▸ Exercise prompt:
All lines from the one holding "413 198 2838" down to the last line of the entries are to be reproduced exactly, with no other lines.

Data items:
=-=-=
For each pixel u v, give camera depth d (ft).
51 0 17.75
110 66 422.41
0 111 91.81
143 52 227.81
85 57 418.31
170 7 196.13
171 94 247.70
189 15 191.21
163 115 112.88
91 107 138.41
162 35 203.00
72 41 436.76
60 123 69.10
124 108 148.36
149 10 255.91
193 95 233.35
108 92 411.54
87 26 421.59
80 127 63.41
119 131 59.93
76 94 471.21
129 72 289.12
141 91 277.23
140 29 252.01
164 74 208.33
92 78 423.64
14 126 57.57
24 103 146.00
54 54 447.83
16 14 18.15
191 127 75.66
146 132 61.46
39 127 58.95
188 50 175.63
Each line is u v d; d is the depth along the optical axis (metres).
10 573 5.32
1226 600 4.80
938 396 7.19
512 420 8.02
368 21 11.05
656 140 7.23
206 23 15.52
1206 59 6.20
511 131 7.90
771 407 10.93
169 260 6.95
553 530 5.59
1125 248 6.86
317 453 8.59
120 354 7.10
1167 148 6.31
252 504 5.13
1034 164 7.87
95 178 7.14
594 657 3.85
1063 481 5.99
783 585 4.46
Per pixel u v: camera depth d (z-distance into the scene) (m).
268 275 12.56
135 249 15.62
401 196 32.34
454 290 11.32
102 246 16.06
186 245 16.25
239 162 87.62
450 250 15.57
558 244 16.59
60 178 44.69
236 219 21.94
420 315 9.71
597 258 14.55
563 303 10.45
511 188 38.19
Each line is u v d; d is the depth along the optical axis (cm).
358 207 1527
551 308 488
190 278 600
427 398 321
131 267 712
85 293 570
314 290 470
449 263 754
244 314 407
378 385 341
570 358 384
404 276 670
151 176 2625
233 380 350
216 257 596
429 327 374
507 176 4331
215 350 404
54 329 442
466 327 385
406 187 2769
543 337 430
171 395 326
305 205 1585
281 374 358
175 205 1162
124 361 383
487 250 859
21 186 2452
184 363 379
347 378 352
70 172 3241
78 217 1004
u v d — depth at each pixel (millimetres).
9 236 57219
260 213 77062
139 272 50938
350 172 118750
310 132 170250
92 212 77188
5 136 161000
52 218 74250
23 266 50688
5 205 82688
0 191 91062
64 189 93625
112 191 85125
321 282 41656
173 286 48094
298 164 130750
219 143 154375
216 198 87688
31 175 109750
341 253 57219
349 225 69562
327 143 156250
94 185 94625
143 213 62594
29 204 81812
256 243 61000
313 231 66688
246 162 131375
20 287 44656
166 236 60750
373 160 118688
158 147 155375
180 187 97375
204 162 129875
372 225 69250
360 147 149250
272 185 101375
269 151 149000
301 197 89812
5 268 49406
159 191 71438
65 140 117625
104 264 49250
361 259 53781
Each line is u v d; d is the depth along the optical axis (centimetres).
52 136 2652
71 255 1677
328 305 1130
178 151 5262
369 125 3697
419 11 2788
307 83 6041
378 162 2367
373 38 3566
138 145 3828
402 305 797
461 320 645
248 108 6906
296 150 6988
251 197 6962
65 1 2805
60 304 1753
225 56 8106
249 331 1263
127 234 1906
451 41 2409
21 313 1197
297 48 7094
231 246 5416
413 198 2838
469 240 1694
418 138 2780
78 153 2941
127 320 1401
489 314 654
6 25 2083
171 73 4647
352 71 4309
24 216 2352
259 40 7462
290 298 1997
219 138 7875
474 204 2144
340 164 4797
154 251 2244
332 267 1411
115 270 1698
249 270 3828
=-=-=
▸ Output for this task:
413 198 2838
469 240 1694
418 138 2780
78 153 2941
127 320 1401
489 314 654
6 25 2083
171 73 4647
352 71 4309
24 216 2352
259 40 7462
290 298 1997
219 138 7875
474 204 2144
340 164 4797
154 251 2244
332 267 1411
115 270 1698
249 270 3828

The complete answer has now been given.